▶ _PROMPT_
Copy the lines of the items below, starting with the line that contains "d’une prolifération de" and going on through the line that contains "d’analyser, à partir". Include both of those lines, keep every character and line break unchanged, and give nothing else.

▶ _PROVIDED MATERIAL_
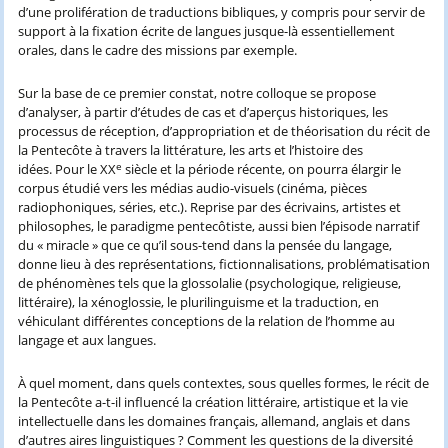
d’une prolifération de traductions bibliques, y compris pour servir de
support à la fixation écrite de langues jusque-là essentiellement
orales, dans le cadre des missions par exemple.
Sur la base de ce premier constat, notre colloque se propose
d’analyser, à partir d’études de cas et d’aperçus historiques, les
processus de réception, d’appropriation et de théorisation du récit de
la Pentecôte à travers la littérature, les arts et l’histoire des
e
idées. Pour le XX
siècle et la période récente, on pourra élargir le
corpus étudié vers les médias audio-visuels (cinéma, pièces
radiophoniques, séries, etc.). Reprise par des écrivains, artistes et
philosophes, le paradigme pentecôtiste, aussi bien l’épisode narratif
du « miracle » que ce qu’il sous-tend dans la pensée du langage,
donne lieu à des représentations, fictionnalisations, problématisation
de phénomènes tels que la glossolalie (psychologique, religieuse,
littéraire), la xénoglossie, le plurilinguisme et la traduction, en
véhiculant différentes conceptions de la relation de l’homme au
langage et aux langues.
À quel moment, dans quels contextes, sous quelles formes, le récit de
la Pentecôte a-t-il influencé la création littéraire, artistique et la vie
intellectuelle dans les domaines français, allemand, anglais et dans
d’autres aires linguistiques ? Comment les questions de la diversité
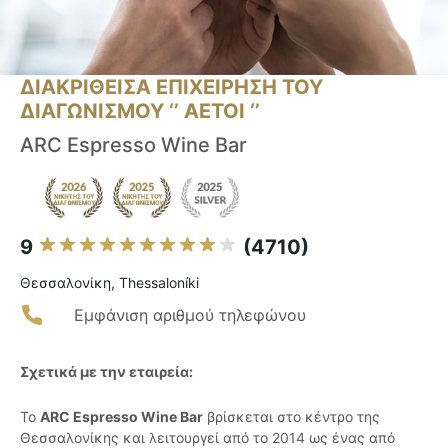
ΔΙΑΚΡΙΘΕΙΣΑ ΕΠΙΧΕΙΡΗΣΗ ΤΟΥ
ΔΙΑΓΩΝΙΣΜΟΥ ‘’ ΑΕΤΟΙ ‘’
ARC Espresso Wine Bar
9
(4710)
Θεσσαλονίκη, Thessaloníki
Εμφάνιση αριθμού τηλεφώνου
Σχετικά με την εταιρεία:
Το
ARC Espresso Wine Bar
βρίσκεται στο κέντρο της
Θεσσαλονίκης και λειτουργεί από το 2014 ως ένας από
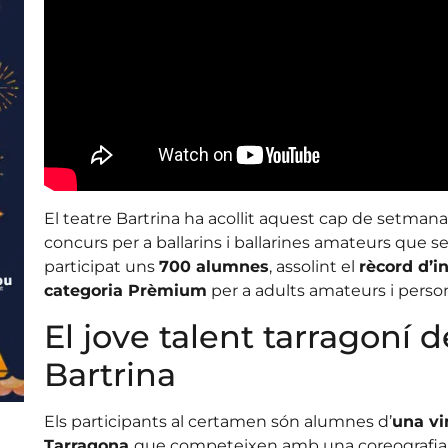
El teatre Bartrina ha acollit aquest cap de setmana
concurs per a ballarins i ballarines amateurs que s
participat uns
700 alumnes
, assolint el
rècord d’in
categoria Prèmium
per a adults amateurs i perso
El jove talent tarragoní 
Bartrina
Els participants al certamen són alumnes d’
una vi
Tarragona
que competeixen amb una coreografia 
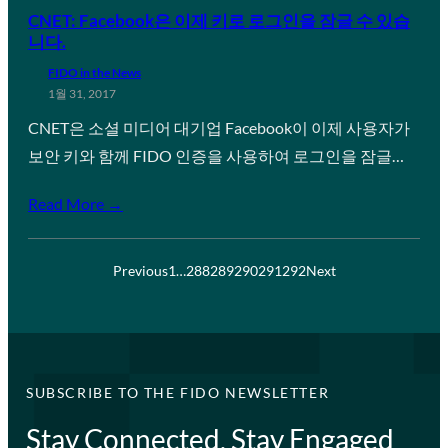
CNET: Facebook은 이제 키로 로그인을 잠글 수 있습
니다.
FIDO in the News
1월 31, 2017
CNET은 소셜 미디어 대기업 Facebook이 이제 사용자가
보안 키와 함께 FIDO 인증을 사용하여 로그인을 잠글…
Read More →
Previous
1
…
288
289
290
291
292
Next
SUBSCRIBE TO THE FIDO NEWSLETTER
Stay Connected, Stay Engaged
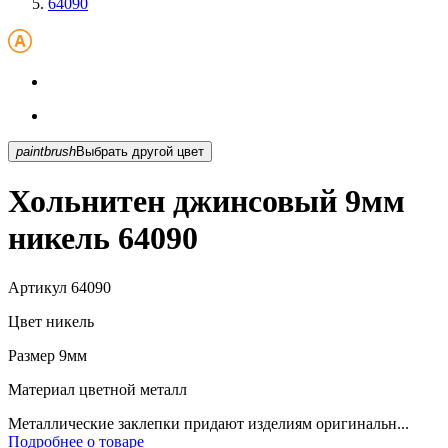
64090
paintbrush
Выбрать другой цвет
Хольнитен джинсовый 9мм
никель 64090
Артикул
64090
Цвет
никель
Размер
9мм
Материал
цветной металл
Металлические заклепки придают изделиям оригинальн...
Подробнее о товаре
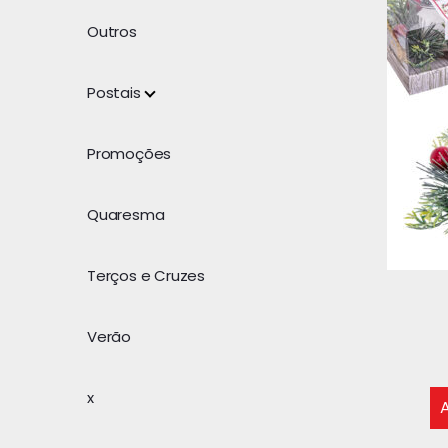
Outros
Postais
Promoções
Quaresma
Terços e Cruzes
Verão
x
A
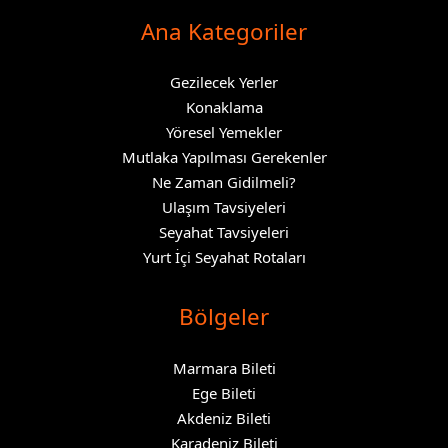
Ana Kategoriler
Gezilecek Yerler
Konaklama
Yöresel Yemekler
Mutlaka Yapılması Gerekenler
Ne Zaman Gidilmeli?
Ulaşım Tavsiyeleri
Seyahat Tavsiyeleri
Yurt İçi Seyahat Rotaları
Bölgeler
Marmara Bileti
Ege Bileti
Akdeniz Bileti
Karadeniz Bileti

==

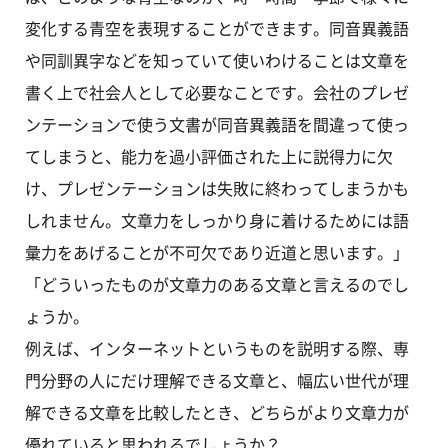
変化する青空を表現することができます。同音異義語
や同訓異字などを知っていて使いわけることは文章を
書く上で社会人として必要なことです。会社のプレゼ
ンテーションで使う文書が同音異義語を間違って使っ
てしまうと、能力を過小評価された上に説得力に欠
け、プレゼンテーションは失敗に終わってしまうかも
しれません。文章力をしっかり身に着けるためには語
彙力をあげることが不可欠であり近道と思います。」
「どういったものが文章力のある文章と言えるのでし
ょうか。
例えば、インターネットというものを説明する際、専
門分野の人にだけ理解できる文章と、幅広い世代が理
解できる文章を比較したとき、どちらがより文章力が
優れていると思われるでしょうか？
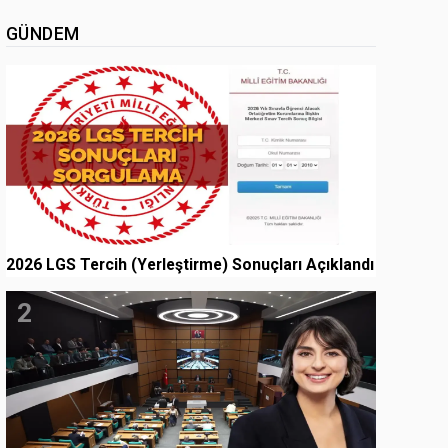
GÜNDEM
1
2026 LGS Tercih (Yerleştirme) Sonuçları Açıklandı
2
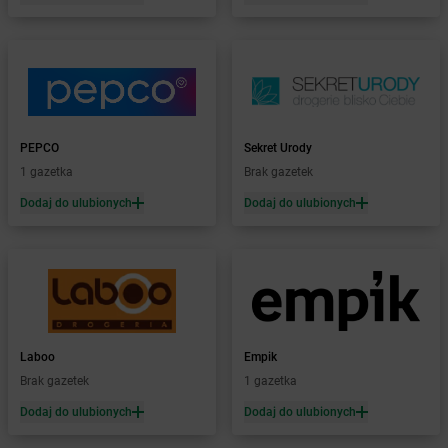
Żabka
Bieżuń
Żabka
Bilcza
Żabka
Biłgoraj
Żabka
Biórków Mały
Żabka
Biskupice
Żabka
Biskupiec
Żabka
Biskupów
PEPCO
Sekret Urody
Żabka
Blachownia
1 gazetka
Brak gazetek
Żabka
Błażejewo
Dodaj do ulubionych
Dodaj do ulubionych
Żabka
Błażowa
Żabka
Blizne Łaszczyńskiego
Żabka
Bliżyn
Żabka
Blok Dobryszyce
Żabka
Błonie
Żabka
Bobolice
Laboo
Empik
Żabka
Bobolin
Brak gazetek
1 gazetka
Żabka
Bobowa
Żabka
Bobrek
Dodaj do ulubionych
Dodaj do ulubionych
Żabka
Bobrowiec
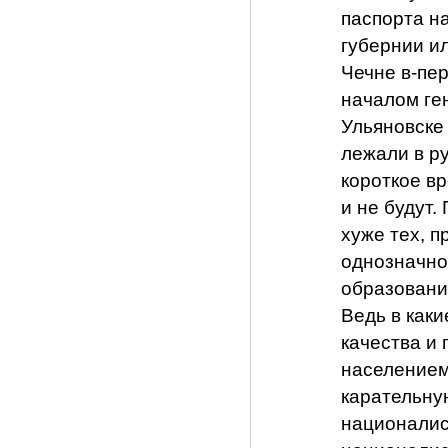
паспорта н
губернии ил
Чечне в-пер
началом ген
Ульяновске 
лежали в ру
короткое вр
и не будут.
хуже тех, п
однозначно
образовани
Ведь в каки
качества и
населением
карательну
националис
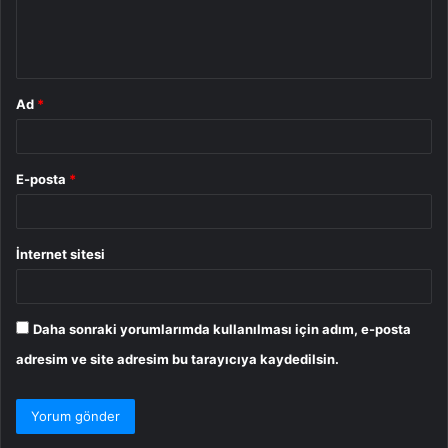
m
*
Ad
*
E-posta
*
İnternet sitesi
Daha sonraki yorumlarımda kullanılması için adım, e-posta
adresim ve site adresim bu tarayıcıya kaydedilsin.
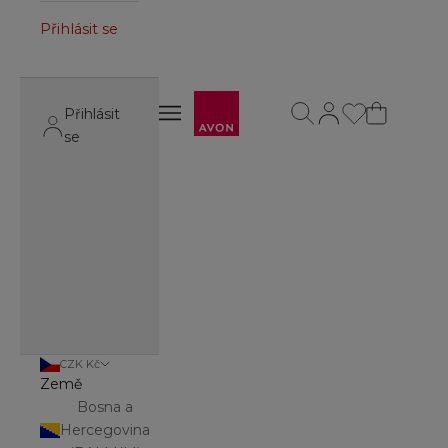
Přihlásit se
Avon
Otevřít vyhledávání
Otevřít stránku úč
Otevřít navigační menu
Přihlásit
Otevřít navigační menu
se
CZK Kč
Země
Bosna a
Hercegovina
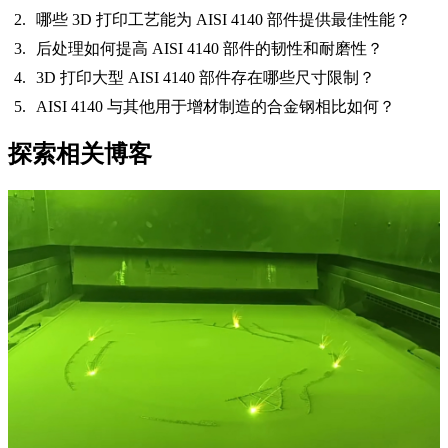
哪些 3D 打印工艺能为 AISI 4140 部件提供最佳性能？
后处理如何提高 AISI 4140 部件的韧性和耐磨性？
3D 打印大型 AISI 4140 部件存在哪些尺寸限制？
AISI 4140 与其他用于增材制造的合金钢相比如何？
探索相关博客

▶ _RESPONSE BELOW_
d’une prolifération de traductions bibliques, y compris pour servir de
support à la fixation écrite de langues jusque-là essentiellement
orales, dans le cadre des missions par exemple.
Sur la base de ce premier constat, notre colloque se propose
d’analyser, à partir d’études de cas et d’aperçus historiques, les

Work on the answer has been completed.